In operation, a method is provided comprising one or more steps, such as, for instance, providing a plurality of synchronized clocks at a plurality of locations, transmitting at least one electromagnetic query signal from the one or more moveable objects, receiving said transmitted at least one electromagnetic query signal, responding to said transmitted at least one electromagnetic query signal by generating at least one acoustic signal such that said at least one responsively transmitted acoustic signal is transmitted at a start time based on timing of the synchronized clocks, measuring a transit time of said responsively generated at least one acoustic signal to the one or more objects by measuring a time beginning at the start time and ending upon receipt of said responsively transmitted at least one acoustic signal, and determining a distance based on the transit time.
Other steps might include providing one or more transponders moveable within the environment operable for effecting the steps of receiving and transmitting and/or mounting respective of the one or more transponders to respective of the one or more moveable objects and/or mounting one more transponders to be affixed in position with respect to the environment.
The method may further comprise sending transponder identity information from the one or more transponders to identify a respective transponder that produces said responsively transmitted at least one acoustic signal and/or updating location information regarding a location of the one or more moveable objects within the environment and/or transmitting the location information utilizing an electromagnetic signal.
Thus, the present invention provides a short distance measuring system for an environment which may comprise one or more elements such as, for instance, one or more moveable objects moveable within the environment, a transmitter for the one or more moveable objects operable for transmitting location information regarding a position of the one or more moveable objects within the environment and/or operable for transmitting a query signal, one or more transponders operable for producing a response signal in response to the query signal such that the response signal may be detectable by the one or more moveable objects, a plurality of synchronized clocks for the one or more transponders and for the one or more moveable objects so that the response signal is produced at a start time based upon a timing of the plurality of synchronized clocks, a transit-time measurement detector operable to measure a transit time of the response signal beginning at the start time and ending upon detection of the response signal by the one or more objects whereby the transit-time measurement detector may be operable for measuring a magnitude of a separation vector between the one or more moveable objects and the one or more transponders.

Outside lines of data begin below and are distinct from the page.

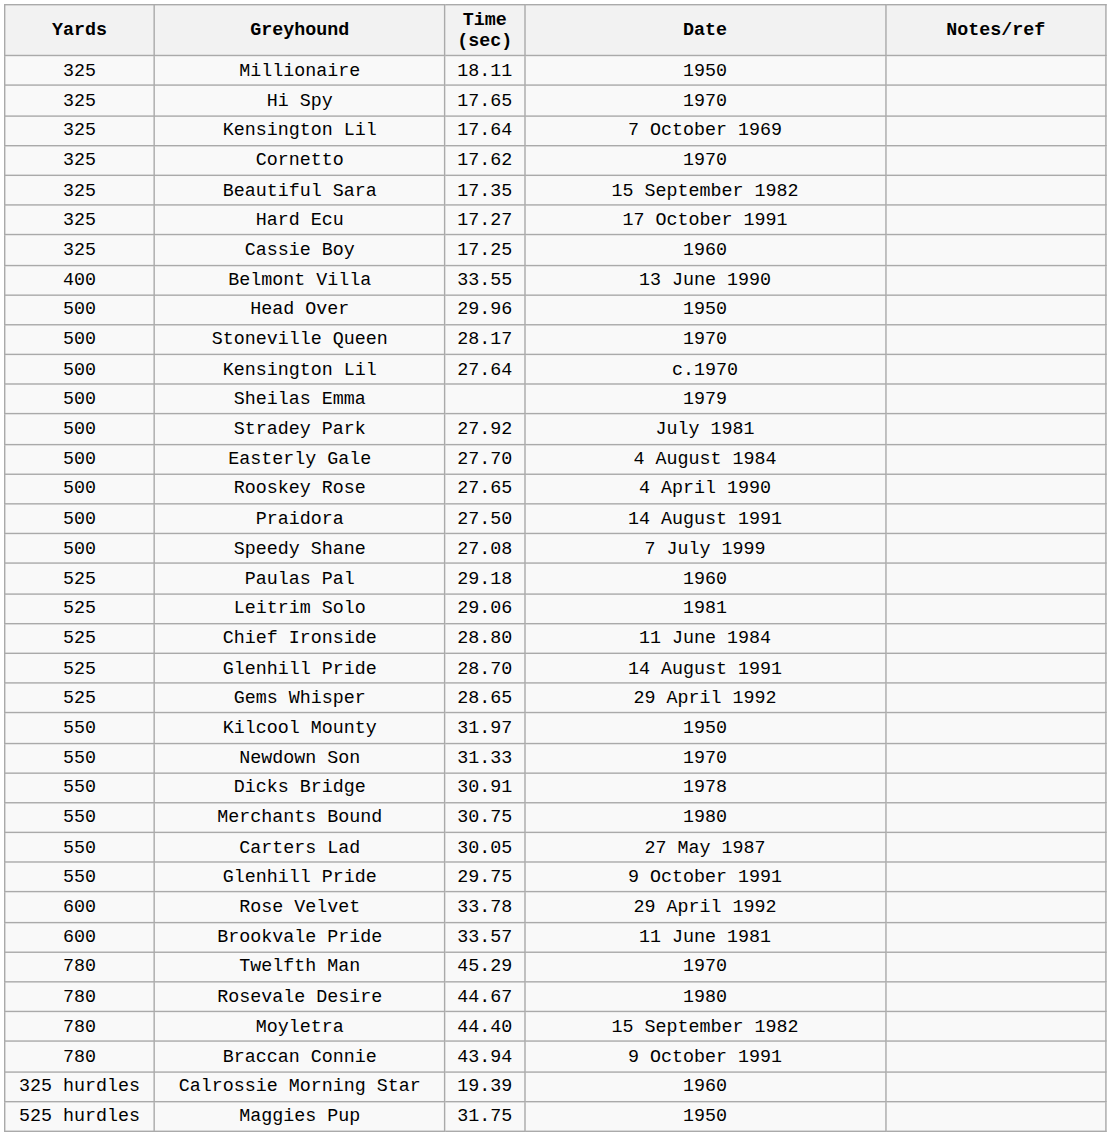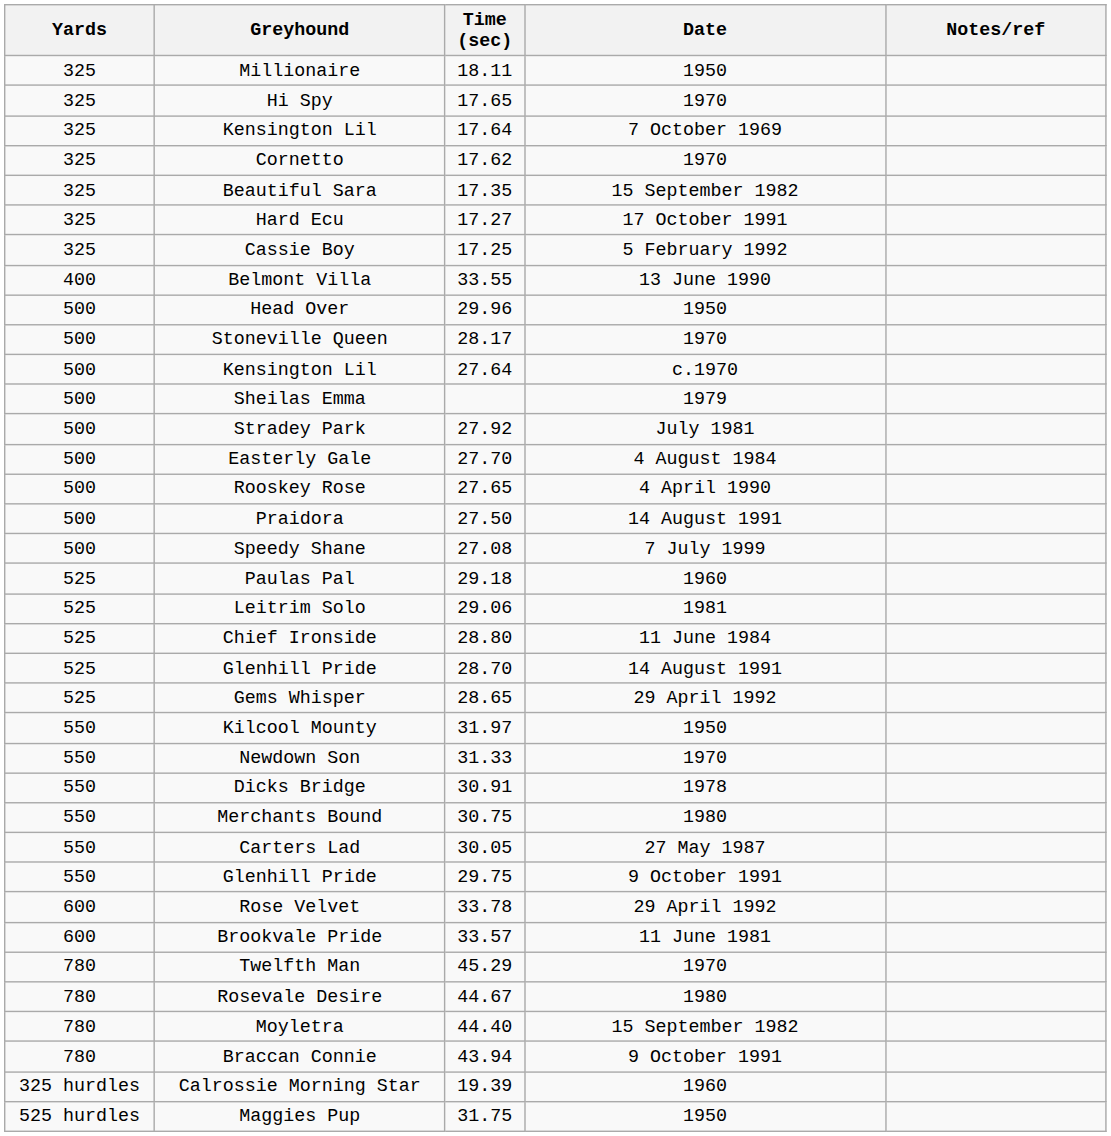Cassie Boy | Date: 1960 -> 5 February 1992
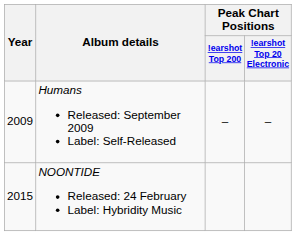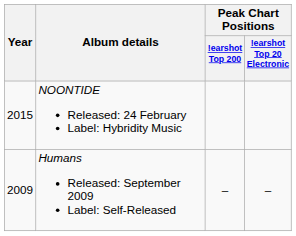rows swapped: Humans Released: September 2009 Label: Self-Released <-> NOONTIDE Released: 24 February Label: Hybridity Music
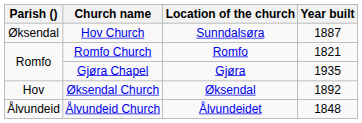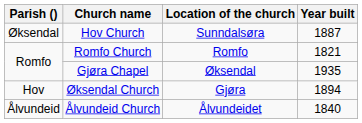Gjøra Chapel | Location of the church: Gjøra -> Øksendal
Øksendal Church | Location of the church: Øksendal -> Gjøra
Øksendal Church | Year built: 1892 -> 1894
Ålvundeid Church | Year built: 1848 -> 1840
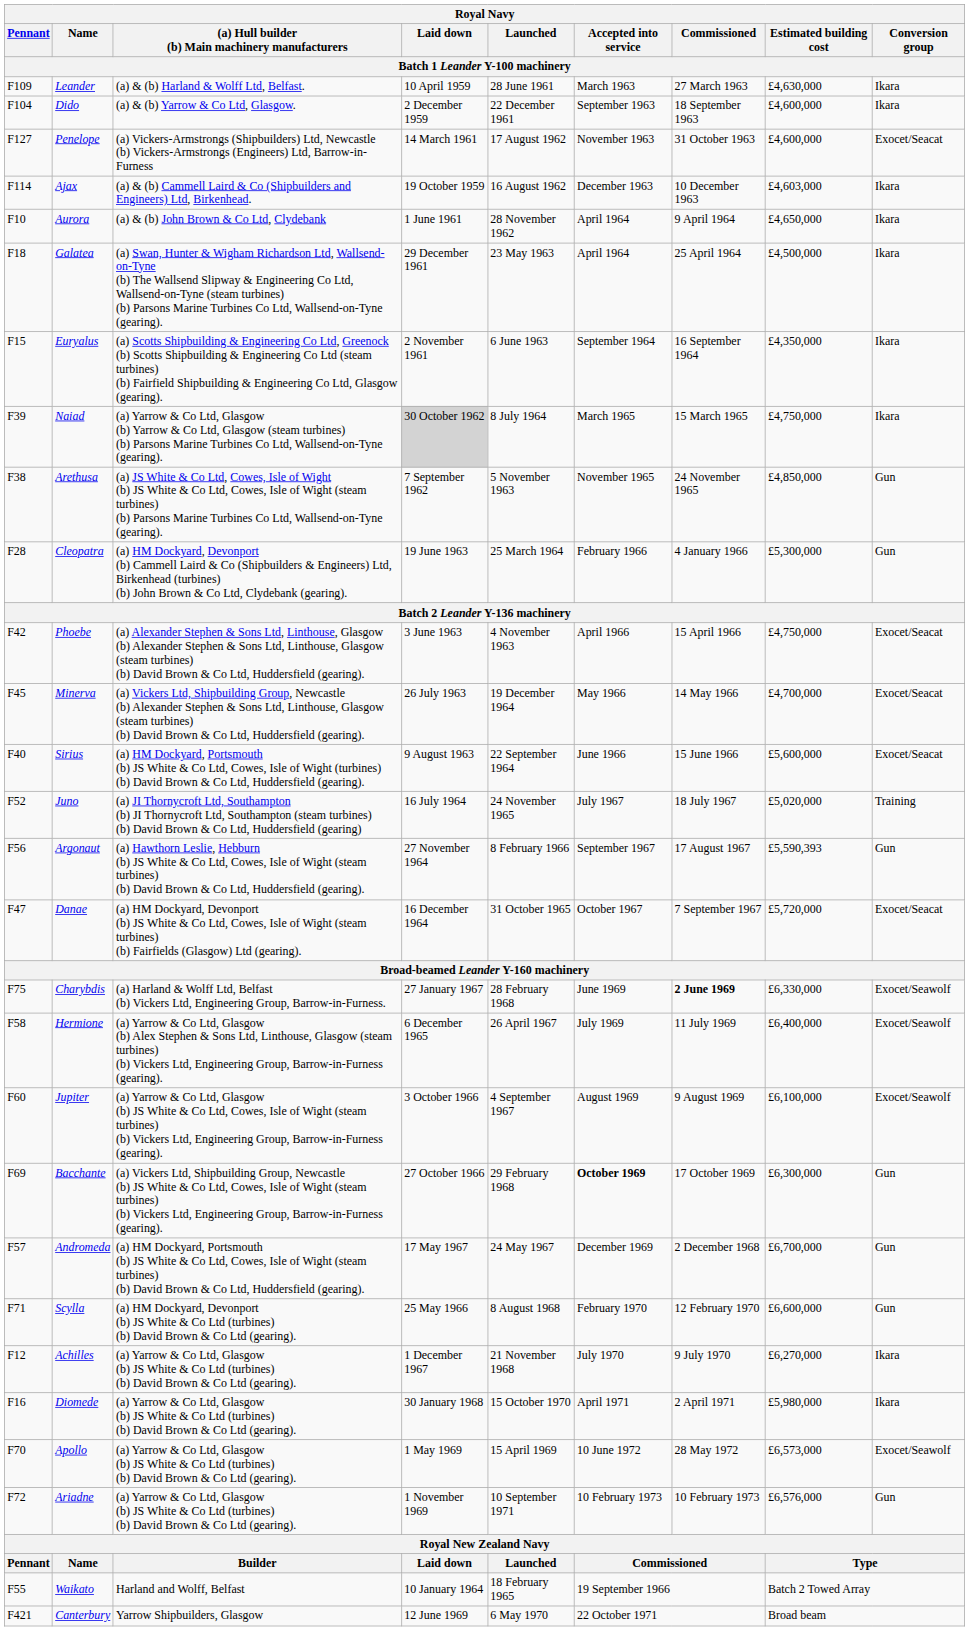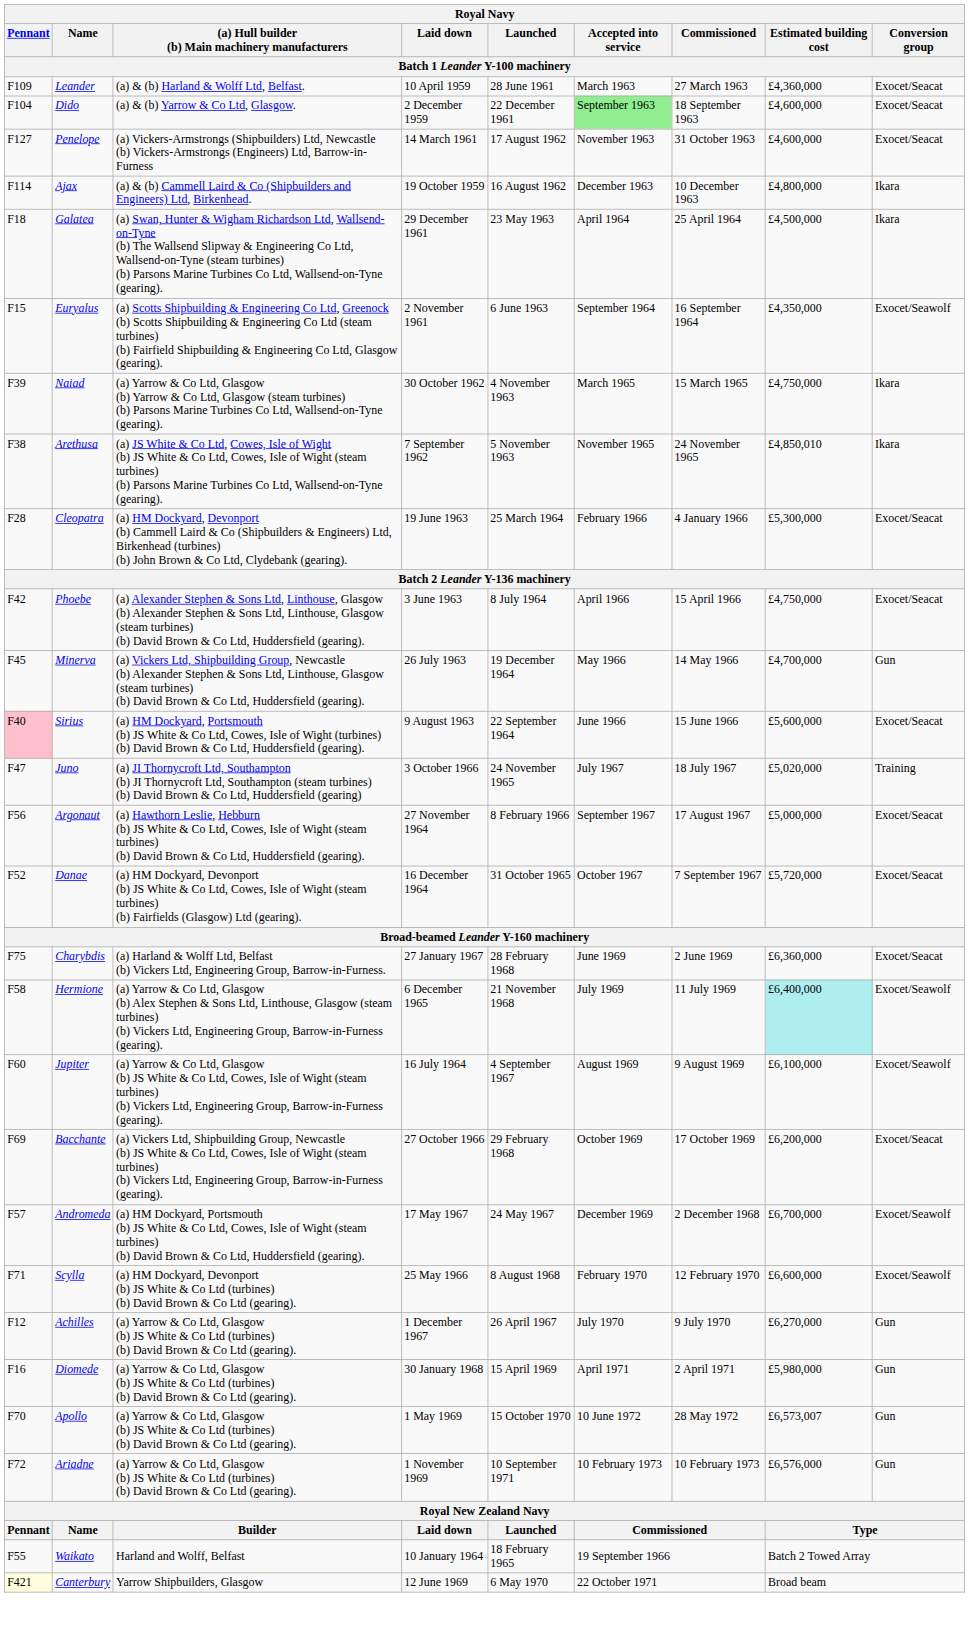Leander | Estimated building cost: £4,630,000 -> £4,360,000
Leander | Conversion group: Ikara -> Exocet/Seacat
Dido | Accepted into service: no background -> lightgreen background
Dido | Conversion group: Ikara -> Exocet/Seacat
Ajax | Estimated building cost: £4,603,000 -> £4,800,000
- row: F10 | Aurora | (a) & (b) John Brown & Co Ltd, Clydebank | 1 June 1961 | 28 November 1962 | April 1964 | 9 April 1964 | £4,650,000 | Ikara
Euryalus | Conversion group: Ikara -> Exocet/Seawolf
Naiad | Laid down: lightgrey background -> no background
Naiad | Launched: 8 July 1964 -> 4 November 1963
Arethusa | Estimated building cost: £4,850,000 -> £4,850,010
Arethusa | Conversion group: Gun -> Ikara
Cleopatra | Conversion group: Gun -> Exocet/Seacat
Phoebe | Launched: 4 November 1963 -> 8 July 1964
Minerva | Conversion group: Exocet/Seacat -> Gun
Sirius | Pennant: no background -> pink background
Juno | Pennant: F52 -> F47
Juno | Laid down: 16 July 1964 -> 3 October 1966
Argonaut | Estimated building cost: £5,590,393 -> £5,000,000
Argonaut | Conversion group: Gun -> Exocet/Seacat
Danae | Pennant: F47 -> F52
Charybdis | Commissioned: bold -> normal
Charybdis | Estimated building cost: £6,330,000 -> £6,360,000
Charybdis | Conversion group: Exocet/Seawolf -> Exocet/Seacat
Hermione | Launched: 26 April 1967 -> 21 November 1968
Hermione | Estimated building cost: no background -> paleturquoise background
Jupiter | Laid down: 3 October 1966 -> 16 July 1964
Bacchante | Accepted into service: bold -> normal
Bacchante | Estimated building cost: £6,300,000 -> £6,200,000
Bacchante | Conversion group: Gun -> Exocet/Seacat
Andromeda | Conversion group: Gun -> Exocet/Seawolf
Scylla | Conversion group: Gun -> Exocet/Seawolf
Achilles | Launched: 21 November 1968 -> 26 April 1967
Achilles | Conversion group: Ikara -> Gun
Diomede | Launched: 15 October 1970 -> 15 April 1969
Diomede | Conversion group: Ikara -> Gun
Apollo | Launched: 15 April 1969 -> 15 October 1970
Apollo | Estimated building cost: £6,573,000 -> £6,573,007
Apollo | Conversion group: Exocet/Seawolf -> Gun
Canterbury | Pennant: no background -> lightyellow background
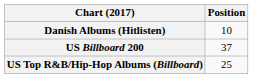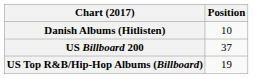US Top R&B/Hip-Hop Albums (Billboard) | Position: 25 -> 19
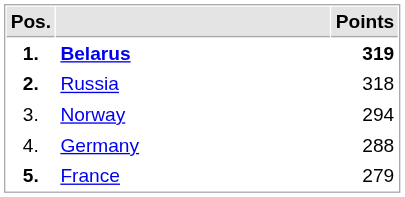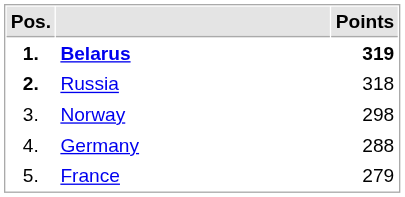Norway | Points: 294 -> 298
France | Pos.: bold -> normal
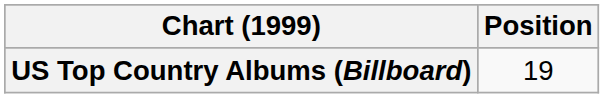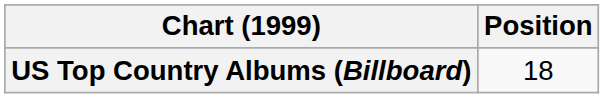US Top Country Albums (Billboard) | Position: 19 -> 18
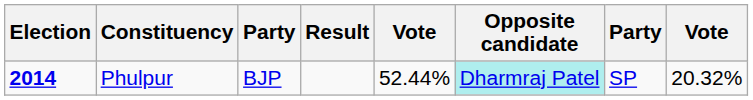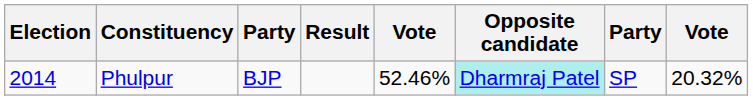Phulpur | Election: bold -> normal
Phulpur | column 5: 52.44% -> 52.46%
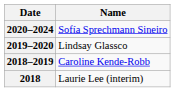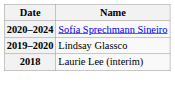- row: 2018–2019 | Caroline Kende-Robb
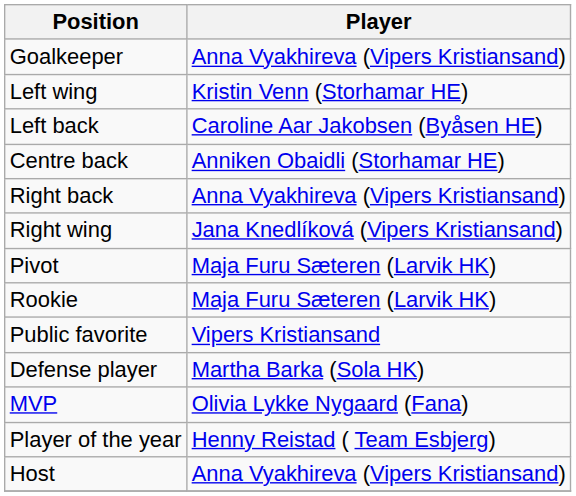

The system may further comprise a control system for maintaining a desired magnitude of the separation vector. In one embodiment, the control system is operable for automatically maintaining a desired formation of a plurality moveable objects by monitoring a plurality of corresponding of separation vectors. In a further embodiment, the system may comprise an information system for an operator or visitor desirous of determining his/her way in navigating through a complex environment, such as a large building complex. In this system, the moveable object transmitting a query signal may be a handheld, portable, battery-operated device which co-acts with acoustic transponders fixedly mounted within the environment.